A medication error is not just a simple “oops.” In real life, medication mistakes can occur at multiple points in the process, and the harm may show up later rather than instantly. A wrong medication can be dispensed, a label can contain incorrect directions, a dose can be calculated incorrectly, or a patient can be given medication at the wrong time or in the wrong amount.
In Minnesota, many people interact with medication systems across several settings. For example, a patient may receive a new prescription after a hospital stay, have it filled at a pharmacy, then rely on instructions from a home health nurse or nursing facility. If those handoffs break down—through incomplete discharge instructions, transcription errors, or missed allergy checks—the result can be a preventable injury.

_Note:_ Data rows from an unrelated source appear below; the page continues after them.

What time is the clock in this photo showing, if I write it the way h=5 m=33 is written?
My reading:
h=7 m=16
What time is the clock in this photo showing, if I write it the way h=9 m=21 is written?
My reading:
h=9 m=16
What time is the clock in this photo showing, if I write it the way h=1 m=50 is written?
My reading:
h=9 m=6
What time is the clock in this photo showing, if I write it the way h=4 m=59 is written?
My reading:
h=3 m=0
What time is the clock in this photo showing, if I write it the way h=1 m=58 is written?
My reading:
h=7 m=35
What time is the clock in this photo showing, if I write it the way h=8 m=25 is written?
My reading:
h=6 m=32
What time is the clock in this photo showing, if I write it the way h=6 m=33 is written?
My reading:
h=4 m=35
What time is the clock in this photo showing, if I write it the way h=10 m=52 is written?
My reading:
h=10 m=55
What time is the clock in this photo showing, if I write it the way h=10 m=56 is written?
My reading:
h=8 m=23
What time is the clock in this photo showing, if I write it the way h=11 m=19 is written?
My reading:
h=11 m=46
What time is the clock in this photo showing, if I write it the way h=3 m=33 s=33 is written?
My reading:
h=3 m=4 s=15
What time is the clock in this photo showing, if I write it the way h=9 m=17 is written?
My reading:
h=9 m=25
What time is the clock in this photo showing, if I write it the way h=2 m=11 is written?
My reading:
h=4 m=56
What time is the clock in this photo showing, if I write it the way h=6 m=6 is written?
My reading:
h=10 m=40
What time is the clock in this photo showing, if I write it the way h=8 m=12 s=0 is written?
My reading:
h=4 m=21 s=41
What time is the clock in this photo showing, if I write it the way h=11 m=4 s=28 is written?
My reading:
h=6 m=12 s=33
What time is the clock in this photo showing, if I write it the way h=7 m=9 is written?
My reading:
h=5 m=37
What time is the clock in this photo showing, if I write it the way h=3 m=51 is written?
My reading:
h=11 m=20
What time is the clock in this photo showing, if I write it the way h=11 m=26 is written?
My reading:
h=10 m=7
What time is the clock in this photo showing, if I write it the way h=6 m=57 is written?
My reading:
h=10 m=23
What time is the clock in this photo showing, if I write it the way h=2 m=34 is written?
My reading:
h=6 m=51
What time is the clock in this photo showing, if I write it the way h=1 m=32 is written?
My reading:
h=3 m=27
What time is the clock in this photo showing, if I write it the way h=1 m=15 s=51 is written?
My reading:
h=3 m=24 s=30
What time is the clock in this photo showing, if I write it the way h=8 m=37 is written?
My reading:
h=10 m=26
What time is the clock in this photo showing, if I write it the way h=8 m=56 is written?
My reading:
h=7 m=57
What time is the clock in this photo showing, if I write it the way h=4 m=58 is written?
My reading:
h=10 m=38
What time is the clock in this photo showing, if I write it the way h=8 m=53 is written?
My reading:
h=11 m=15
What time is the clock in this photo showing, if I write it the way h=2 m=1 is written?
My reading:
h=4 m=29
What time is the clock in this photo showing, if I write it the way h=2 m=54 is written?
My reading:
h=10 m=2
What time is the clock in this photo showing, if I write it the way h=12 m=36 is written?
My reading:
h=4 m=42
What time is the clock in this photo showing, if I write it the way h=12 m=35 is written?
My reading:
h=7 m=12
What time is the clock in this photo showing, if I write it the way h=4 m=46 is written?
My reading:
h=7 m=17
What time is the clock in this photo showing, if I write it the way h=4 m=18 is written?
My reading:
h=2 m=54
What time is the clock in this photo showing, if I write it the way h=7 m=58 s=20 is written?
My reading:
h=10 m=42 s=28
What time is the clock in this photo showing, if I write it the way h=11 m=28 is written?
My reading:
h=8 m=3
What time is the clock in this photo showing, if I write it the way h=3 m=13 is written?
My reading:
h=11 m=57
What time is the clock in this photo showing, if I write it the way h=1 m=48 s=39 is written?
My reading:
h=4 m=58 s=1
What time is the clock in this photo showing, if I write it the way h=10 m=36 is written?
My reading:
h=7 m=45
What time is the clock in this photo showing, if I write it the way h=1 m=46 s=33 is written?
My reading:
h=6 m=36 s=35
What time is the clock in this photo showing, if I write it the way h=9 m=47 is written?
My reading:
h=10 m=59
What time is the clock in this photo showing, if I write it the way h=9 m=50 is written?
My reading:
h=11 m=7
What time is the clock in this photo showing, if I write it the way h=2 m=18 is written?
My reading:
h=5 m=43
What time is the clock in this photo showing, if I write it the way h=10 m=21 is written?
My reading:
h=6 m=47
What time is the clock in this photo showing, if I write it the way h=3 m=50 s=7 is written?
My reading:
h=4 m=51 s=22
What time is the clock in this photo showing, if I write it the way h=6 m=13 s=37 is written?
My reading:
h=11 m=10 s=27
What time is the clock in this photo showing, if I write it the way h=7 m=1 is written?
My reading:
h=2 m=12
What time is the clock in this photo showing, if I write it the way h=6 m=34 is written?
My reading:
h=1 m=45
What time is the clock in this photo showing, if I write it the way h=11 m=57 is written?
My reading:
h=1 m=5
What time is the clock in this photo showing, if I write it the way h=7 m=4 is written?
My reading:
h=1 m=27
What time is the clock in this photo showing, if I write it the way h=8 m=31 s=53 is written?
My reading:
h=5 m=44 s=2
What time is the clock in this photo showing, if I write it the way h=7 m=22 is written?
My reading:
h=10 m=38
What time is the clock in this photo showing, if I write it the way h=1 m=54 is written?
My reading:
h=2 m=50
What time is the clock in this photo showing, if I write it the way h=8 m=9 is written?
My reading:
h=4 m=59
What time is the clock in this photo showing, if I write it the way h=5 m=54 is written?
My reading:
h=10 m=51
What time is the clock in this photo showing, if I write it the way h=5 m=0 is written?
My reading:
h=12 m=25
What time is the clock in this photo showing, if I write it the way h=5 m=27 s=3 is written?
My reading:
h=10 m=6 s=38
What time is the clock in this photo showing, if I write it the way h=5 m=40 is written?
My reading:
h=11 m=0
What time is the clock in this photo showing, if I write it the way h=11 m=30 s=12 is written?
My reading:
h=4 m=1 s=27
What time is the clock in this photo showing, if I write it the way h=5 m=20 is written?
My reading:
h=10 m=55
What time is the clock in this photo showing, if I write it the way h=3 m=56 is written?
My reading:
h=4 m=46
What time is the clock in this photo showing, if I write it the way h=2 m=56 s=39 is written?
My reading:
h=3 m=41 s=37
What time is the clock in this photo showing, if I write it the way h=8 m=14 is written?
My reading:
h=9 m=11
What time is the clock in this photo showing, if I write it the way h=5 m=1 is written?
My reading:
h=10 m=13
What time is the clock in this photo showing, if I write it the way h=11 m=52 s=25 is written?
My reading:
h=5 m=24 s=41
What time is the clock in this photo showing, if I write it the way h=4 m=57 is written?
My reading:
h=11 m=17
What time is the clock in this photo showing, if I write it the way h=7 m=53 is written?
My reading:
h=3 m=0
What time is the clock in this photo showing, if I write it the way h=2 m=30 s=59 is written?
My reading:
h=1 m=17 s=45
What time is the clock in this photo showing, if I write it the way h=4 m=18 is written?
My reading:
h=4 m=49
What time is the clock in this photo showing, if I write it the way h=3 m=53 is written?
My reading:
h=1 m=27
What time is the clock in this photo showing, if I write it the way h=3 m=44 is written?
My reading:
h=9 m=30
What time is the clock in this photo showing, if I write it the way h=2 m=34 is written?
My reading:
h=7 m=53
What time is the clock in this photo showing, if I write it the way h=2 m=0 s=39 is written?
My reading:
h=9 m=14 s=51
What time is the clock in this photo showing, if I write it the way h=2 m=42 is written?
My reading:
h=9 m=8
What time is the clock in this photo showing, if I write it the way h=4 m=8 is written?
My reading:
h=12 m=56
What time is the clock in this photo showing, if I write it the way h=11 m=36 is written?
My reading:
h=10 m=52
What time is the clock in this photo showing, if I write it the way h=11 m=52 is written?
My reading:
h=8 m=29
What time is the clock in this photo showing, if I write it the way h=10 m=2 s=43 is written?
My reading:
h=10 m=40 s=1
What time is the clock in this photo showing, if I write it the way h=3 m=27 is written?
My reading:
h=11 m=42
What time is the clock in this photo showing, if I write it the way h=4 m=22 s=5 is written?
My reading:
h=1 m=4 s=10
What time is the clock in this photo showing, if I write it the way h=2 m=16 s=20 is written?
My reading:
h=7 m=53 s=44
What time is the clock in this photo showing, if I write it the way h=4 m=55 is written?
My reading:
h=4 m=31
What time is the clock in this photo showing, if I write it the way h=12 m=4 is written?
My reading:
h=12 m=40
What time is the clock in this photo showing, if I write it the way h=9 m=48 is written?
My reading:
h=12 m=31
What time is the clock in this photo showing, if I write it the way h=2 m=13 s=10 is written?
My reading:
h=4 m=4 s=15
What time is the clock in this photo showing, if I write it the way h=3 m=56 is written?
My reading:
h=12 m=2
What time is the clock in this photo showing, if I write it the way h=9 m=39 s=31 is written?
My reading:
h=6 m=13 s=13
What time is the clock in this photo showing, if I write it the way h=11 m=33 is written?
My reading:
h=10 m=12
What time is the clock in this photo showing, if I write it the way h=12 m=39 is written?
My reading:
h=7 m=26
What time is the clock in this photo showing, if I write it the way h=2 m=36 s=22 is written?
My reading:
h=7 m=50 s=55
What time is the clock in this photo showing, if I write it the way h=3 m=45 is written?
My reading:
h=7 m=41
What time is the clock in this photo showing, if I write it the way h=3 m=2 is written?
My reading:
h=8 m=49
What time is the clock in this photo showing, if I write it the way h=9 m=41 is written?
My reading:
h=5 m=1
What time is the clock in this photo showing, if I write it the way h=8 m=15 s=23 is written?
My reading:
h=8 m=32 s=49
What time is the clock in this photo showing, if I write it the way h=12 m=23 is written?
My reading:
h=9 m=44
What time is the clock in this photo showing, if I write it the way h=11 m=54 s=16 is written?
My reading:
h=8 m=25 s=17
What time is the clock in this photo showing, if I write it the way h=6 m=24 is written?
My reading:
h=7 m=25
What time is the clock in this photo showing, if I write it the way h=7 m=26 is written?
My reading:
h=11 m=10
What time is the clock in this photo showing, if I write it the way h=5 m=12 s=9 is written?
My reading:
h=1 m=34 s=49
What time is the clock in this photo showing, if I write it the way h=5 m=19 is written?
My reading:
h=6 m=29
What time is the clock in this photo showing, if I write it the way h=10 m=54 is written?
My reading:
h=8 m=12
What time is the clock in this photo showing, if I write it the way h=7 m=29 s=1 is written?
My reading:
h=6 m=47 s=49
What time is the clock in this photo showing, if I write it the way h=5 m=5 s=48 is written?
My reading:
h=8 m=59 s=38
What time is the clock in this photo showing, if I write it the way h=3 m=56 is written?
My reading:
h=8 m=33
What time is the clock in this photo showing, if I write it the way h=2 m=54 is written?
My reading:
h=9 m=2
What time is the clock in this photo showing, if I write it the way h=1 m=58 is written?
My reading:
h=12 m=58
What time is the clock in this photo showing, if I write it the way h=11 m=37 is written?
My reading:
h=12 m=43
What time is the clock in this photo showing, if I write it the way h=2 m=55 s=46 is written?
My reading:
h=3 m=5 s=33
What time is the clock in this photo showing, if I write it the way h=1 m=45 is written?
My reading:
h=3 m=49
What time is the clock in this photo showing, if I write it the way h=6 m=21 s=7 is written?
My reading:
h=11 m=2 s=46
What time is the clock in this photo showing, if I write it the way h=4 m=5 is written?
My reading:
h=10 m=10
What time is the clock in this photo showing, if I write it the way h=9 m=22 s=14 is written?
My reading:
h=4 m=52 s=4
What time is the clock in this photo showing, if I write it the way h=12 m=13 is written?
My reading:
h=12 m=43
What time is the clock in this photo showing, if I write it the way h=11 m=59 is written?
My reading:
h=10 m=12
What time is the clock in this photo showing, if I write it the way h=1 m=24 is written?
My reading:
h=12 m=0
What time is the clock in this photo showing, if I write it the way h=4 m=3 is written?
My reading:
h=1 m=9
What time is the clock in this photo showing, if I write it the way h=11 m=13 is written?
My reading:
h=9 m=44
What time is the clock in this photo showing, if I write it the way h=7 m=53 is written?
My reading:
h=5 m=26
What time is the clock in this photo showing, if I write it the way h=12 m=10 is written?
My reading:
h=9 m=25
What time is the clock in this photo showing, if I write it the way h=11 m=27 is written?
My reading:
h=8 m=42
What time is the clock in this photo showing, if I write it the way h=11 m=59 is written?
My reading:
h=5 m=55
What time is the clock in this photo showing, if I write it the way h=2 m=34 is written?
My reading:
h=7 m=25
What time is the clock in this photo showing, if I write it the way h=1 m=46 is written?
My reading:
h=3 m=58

Medication errors can involve prescription details that seem small but are clinically significant, such as drug strength, dosage schedule, or whether an instruction was intended to be “as needed” versus scheduled. Other times, the issue is tied to patient-specific safety information, like allergies, kidney or liver limitations, drug interactions, or lab monitoring requirements.
Some medication errors involve administration rather than prescribing or dispensing. A staff member may administer medication without the correct verification, documentation may not reflect what was actually given, or a change in treatment may not be communicated properly between shifts. In those situations, the patient may experience symptoms consistent with the medication that was given rather than the medication that was intended.